Sarah McClinton, ADASS president said: ‘We have not seen the bounce back in services after the pandemic in the way we had hoped. In fact, the situation is getting worse rather than better.’

The latest data from Skills for Care show that home care companies and local authorities are struggling to recruit staff, with the vacancy rate continuing to rise over the last year, with a new high of 13.5% for domiciliary care in April 2022 (8.3% in April 2021).

This is not a new situation, nor one created by the pandemic, care workers have suffered poor pay, terms and conditions for many years as a result of over a decade of cuts to local authority funding by the Conservative central government.

But now the lack of care workers has been made very much worse by the triple whammy of – immigration issues that are part of Brexit, the Covid-19 pandemic, and the cost of living crisis. The Independent reports figures from the Care Workers Charity that show a record number of care workers are facing homelessness as they struggle with low pay and rocketing costs for food and energy. Despite working full time many have to switch off heating in their homes, rely on Universal Credit or handouts from family.

It is no surprise that care workers are now leaving for better paid work outside the sector, including in the NHS, cleaning, and retail, where they can command higher hourly rates. With advice from government ministers on national TV (Rachel Maclean talking to Kay Burley on Sky News) being to find a better paid job if you are struggling or work more hours, there will soon be no care workers left.

As well as the high level of unmet need for many in the community, the problems in home care have a knock-on effect – NHS hospitals struggle to discharge patients back home, which in turn reduces beds available for patients from A&E and for elective care, which contributes to ambulance waits, cancelled clinics and cancelled operations, and makes it more difficult for hospital trusts to reduce waiting lists and respond to emergencies. Furthermore, prolonged stays in hospital can increase the risk of infection for the patient and a deterioration in physical and mental health.

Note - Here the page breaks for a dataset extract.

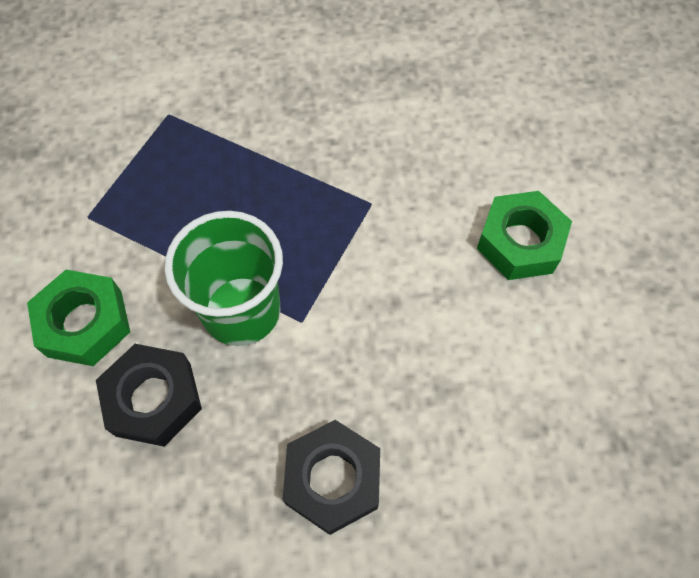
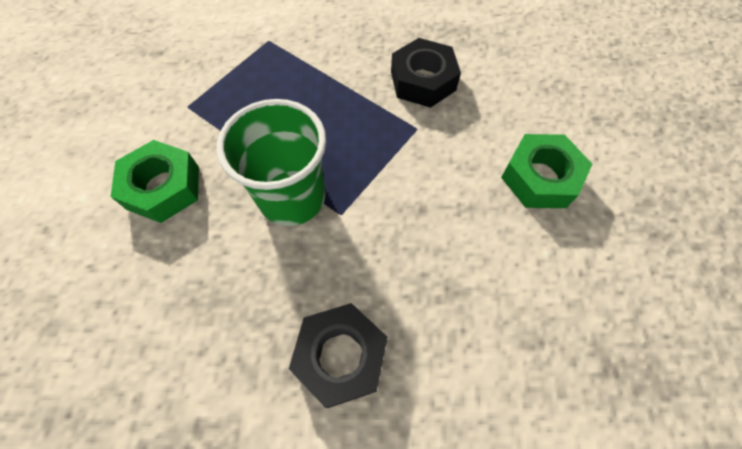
camera: 10 degrees right, 0 degrees up
black nut [96,344,202,447] -> black nut moved to [391,38,461,108]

HSJ has reported that nearly 600 patients waited 10 hours or more in the back of an ambulance to be transferred into emergency departments in April 2022, with one wait of 24 hours recorded.  At the end of March 2022, the waiting list for NHS hospital care in England reached another record high at almost 6.4 million. The data also reported that an average of 12,589 beds were filled with patients who were medically fit to be discharged during March, and this was a limit on hospitals’ ability to admit patients and perform planned surgery.

Inadequate provision of social care is one of the reasons why the NHS is struggling, noted Chris Hopson, the chief executive of hospitals body NHS Providers, along with a 10-year budget squeeze, lack of capacity in hospitals to treat the number of patients turning up, and major staff shortages.

Despite reforms to social care announced back in December 2021, which had a lukewarm reception, and promises of money from the health and social care levy (£5.4bn over the next three years) as part of the government’s reform plans, things are getting worse, not better.

Dr Jane Townson, the Homecare Association chief executive, said: ‘Far from fixing social care, the government’s policies are steadily weakening it. We continue to call on the government to invest properly in homecare so we can build capacity and reduce unmet need, take pressure off the NHS and help people live well at home and flourish in their communities.’

And Cathie Williams, ADASS Chief Executive, said:

“We need a funded plan so that we can ensure that everyone gets the care and support they need, with more of the Health and Social Care Levy being used to fund care and support in people’s homes and communities over the next two years.  People cannot wait for funding trickle into adult social care and wider community services”.